Our water maps tended to estimate a greater water fraction than SWAMPS across the study site, particularly during the summer. SWAMPS provides the water fraction at a relatively coarse (25 km) resolution on the basis of unmixing of the passive microwave data (the Special Sensor Microwave/Imager; the Special Sensor Microwave Imager Sounder) [
59], and because it does not focus on local mapping in Siberia, it may omit sub-grid-scale surface water and seasonal changes of the Lena River. Our achieved 500 m resolution enabled extraction of not only the Lena River but also thermokarst lakes (
Figure 6) to some extent. The contrasting density of the thermokarst lakes between the right (1–5%) and the left (0–1%) banks of the Lena River [
63,
64] was consistently depicted by our water maps (e.g., right bank: 2.4%, left bank: 0.1% in the temporal mean water fraction), thus supporting the validity of our water maps.
Given the progress in producing high-resolution water maps [
15,
16], our water maps should be further downscaled in conjunction with high-resolution data archives (e.g., Landsat series [
56]) to extract small-scale surface water data [
3], given that the small-scale thermokarst lakes constitute a nonnegligible proportion of the surface water in the region [
65]. The omission of more detailed surface water was indeed observed by comparison between our result and Sentinel 1 (
Figure 8). The same comparison also revealed that water extraction by MODIS NDWI was more robust than that derived from the simple thresholding of the VV-polarized backscatter signal of C-band SAR. In contrast, freezing and vegetation cover mixed in with the surface water is also likely to affect NDWI, helping to explain the discrepancy in seasonal changes between the MODIS and Sentinel 1 data. Utilizing SAR’s ability to penetrate vegetation cover and distinguish liquid water from the frozen surface may improve the data-fusion accuracy in creating water maps.

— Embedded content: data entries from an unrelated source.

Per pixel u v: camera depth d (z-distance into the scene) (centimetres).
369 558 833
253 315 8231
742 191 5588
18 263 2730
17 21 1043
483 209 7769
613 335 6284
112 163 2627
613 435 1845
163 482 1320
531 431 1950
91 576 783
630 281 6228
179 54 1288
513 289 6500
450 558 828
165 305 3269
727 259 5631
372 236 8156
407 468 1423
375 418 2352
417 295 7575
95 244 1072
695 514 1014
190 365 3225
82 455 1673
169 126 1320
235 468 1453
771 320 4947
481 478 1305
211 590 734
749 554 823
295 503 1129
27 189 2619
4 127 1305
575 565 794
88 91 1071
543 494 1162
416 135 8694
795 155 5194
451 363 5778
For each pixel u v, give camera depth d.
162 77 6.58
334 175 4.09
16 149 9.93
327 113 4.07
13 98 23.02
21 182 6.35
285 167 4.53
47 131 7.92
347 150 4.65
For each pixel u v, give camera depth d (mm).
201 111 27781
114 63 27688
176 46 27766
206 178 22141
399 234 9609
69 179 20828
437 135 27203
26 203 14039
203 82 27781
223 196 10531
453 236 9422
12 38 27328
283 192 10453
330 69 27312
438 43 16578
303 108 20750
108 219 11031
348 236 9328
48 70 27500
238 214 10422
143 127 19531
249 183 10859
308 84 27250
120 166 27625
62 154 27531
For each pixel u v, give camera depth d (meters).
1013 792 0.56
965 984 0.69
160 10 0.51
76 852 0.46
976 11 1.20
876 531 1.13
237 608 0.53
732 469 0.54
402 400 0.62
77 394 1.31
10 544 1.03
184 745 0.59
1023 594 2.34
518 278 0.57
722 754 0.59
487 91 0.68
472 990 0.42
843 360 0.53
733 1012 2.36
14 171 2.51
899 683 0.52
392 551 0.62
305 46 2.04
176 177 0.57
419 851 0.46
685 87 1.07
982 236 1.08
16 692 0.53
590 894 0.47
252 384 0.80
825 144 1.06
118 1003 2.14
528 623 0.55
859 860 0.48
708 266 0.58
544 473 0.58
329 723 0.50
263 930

Expansion of the study period using other historical passive microwave data (e.g., AMSR and AMSR-E) is also important for future work. Watts et al. [
8] reported a trend of increasing water fraction across wide areas of the subarctic covered by continuous permafrost, as shown by AMSR-E for the period 2003–2010, whereas our more recent water maps (2013–2018) did not exhibit such a trend according to the Mann–Kendall test, neither in the annual mean nor maximum water fractions across the study site. Creating long data records by expanding our analysis to both the past and the future will provide an in-depth understanding of the surface water dynamics of the region due to climate change.
The sophisticated ML (i.e., pix2pix) showed the potential to create more accurate water maps that include irregular events such as ice-jam inundation in the spring season. Although the setup and tuning of such ML techniques can be laborious [
3], they are worth applying to address difficult mapping tasks. Expanding the study period may also contribute to obtaining more matched pairs for the ML training, resulting in a more accurate prediction.